EXERCISE INSTRUCTIONS> Everything from the line that contains "If the Commission" to the end of the records below, both lines included, should be transcribed exactly and returned alone.

DATA LISTING>
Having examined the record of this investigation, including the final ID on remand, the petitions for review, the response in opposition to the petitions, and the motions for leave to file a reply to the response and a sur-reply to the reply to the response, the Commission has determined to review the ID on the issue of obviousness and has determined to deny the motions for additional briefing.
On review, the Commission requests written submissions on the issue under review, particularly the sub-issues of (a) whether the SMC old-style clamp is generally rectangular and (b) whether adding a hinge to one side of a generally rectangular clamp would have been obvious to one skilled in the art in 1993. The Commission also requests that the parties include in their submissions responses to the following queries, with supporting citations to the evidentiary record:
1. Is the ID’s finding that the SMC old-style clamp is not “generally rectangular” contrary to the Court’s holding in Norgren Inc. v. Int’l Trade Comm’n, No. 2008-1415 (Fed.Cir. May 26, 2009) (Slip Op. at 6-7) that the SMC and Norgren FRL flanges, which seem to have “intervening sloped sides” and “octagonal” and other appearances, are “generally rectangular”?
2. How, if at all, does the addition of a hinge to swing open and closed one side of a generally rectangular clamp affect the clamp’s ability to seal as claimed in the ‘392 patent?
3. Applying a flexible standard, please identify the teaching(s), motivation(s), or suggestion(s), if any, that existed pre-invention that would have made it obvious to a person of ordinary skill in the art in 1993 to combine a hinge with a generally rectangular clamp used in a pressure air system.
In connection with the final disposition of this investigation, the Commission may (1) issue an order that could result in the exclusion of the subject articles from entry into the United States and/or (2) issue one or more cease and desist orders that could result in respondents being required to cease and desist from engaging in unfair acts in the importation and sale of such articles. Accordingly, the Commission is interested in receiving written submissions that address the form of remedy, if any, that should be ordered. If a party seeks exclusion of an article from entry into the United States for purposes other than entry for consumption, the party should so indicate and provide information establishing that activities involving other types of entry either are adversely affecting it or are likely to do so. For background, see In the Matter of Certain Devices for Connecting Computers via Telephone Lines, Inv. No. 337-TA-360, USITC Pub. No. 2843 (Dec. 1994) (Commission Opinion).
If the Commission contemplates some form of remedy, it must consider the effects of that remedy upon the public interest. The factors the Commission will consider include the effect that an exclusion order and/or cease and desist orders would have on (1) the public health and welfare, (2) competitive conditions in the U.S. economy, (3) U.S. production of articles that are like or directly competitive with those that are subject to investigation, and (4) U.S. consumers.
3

RESPONSE>
If the Commission contemplates some form of remedy, it must consider the effects of that remedy upon the public interest. The factors the Commission will consider include the effect that an exclusion order and/or cease and desist orders would have on (1) the public health and welfare, (2) competitive conditions in the U.S. economy, (3) U.S. production of articles that are like or directly competitive with those that are subject to investigation, and (4) U.S. consumers.
3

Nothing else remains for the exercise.